◆ **ACTION ITEM**: Transcribe the closing lines of the listing exactly, starting at the one that contains "Religious Holidays: Campus" and including the last.

◆ **RECORDED INFORMATION**:

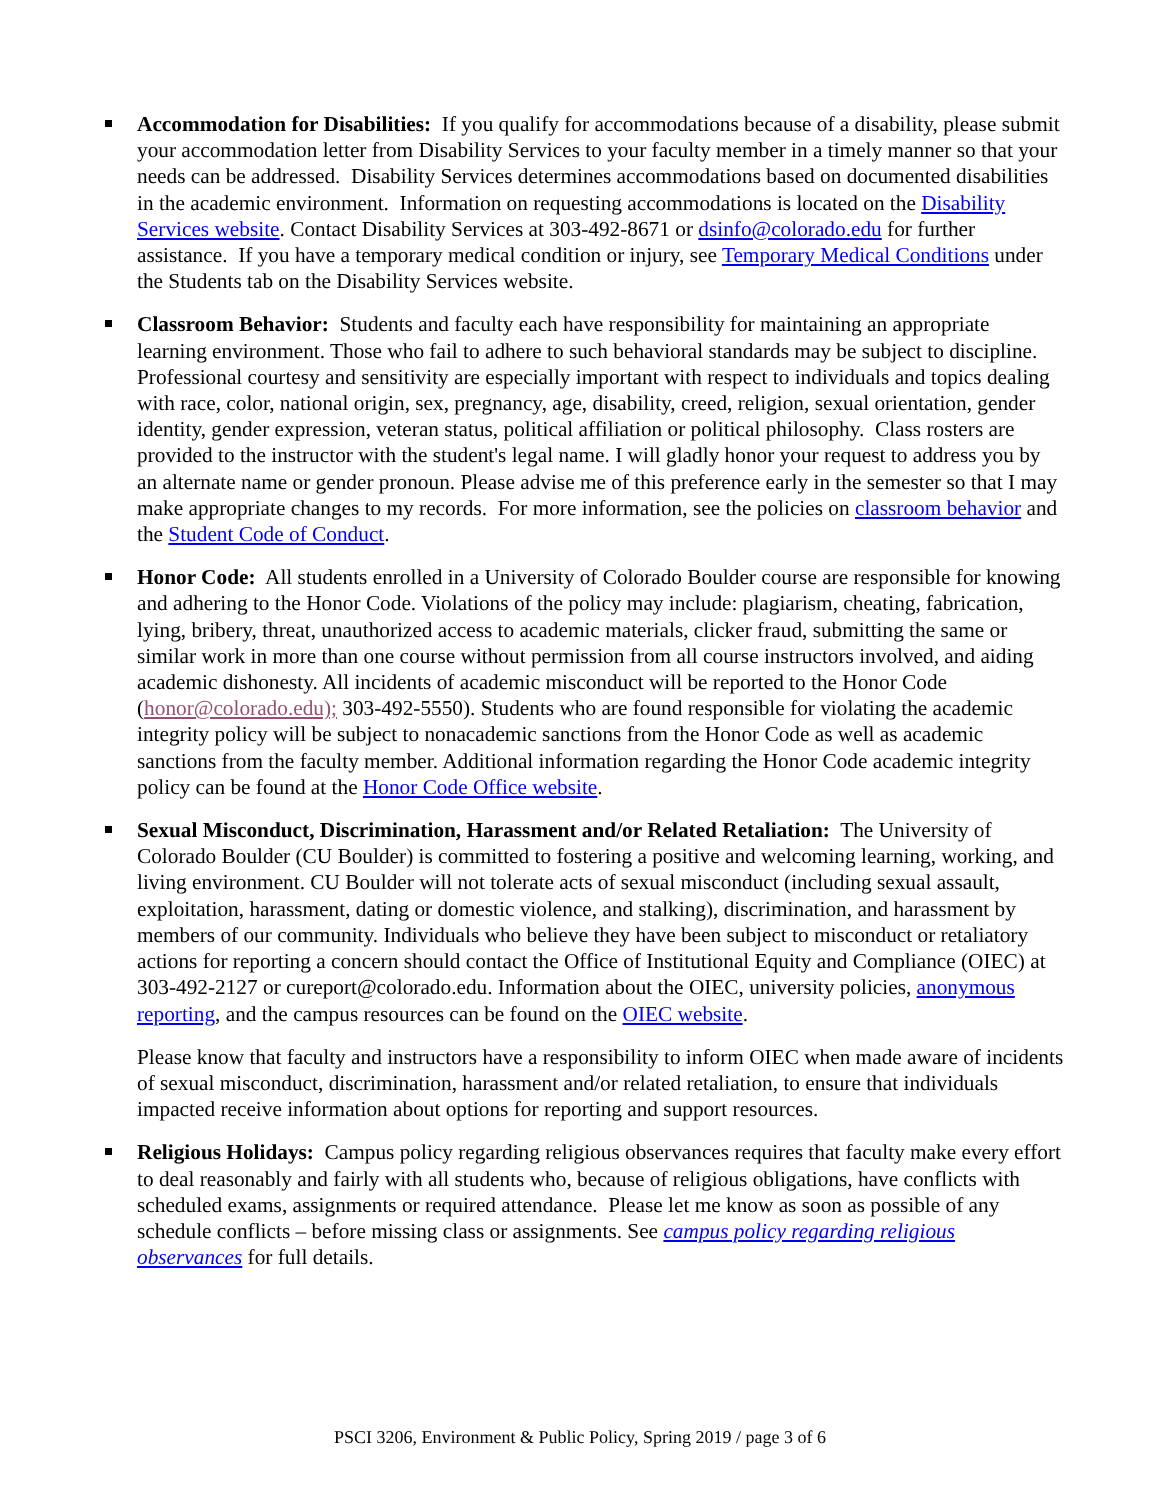Accommodation for Disabilities: If you qualify for accommodations because of a disability, please submit your accommodation letter from Disability Services to your faculty member in a timely manner so that your needs can be addressed. Disability Services determines accommodations based on documented disabilities in the academic environment. Information on requesting accommodations is located on the Disability Services website. Contact Disability Services at 303-492-8671 or dsinfo@colorado.edu for further assistance. If you have a temporary medical condition or injury, see Temporary Medical Conditions under the Students tab on the Disability Services website.
Classroom Behavior: Students and faculty each have responsibility for maintaining an appropriate learning environment. Those who fail to adhere to such behavioral standards may be subject to discipline. Professional courtesy and sensitivity are especially important with respect to individuals and topics dealing with race, color, national origin, sex, pregnancy, age, disability, creed, religion, sexual orientation, gender identity, gender expression, veteran status, political affiliation or political philosophy. Class rosters are provided to the instructor with the student's legal name. I will gladly honor your request to address you by an alternate name or gender pronoun. Please advise me of this preference early in the semester so that I may make appropriate changes to my records. For more information, see the policies on classroom behavior and the Student Code of Conduct.
Honor Code: All students enrolled in a University of Colorado Boulder course are responsible for knowing and adhering to the Honor Code. Violations of the policy may include: plagiarism, cheating, fabrication, lying, bribery, threat, unauthorized access to academic materials, clicker fraud, submitting the same or similar work in more than one course without permission from all course instructors involved, and aiding academic dishonesty. All incidents of academic misconduct will be reported to the Honor Code (honor@colorado.edu); 303-492-5550). Students who are found responsible for violating the academic integrity policy will be subject to nonacademic sanctions from the Honor Code as well as academic sanctions from the faculty member. Additional information regarding the Honor Code academic integrity policy can be found at the Honor Code Office website.
Sexual Misconduct, Discrimination, Harassment and/or Related Retaliation: The University of Colorado Boulder (CU Boulder) is committed to fostering a positive and welcoming learning, working, and living environment. CU Boulder will not tolerate acts of sexual misconduct (including sexual assault, exploitation, harassment, dating or domestic violence, and stalking), discrimination, and harassment by members of our community. Individuals who believe they have been subject to misconduct or retaliatory actions for reporting a concern should contact the Office of Institutional Equity and Compliance (OIEC) at 303-492-2127 or cureport@colorado.edu. Information about the OIEC, university policies, anonymous reporting, and the campus resources can be found on the OIEC website.
Please know that faculty and instructors have a responsibility to inform OIEC when made aware of incidents of sexual misconduct, discrimination, harassment and/or related retaliation, to ensure that individuals impacted receive information about options for reporting and support resources.
Religious Holidays: Campus policy regarding religious observances requires that faculty make every effort to deal reasonably and fairly with all students who, because of religious obligations, have conflicts with scheduled exams, assignments or required attendance. Please let me know as soon as possible of any schedule conflicts – before missing class or assignments. See campus policy regarding religious observances for full details.
PSCI 3206, Environment & Public Policy, Spring 2019 / page 3 of 6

◆ **WRITTEN RESPONSE**:
Religious Holidays: Campus policy regarding religious observances requires that faculty make every effort to deal reasonably and fairly with all students who, because of religious obligations, have conflicts with scheduled exams, assignments or required attendance. Please let me know as soon as possible of any schedule conflicts – before missing class or assignments. See campus policy regarding religious observances for full details.
PSCI 3206, Environment & Public Policy, Spring 2019 / page 3 of 6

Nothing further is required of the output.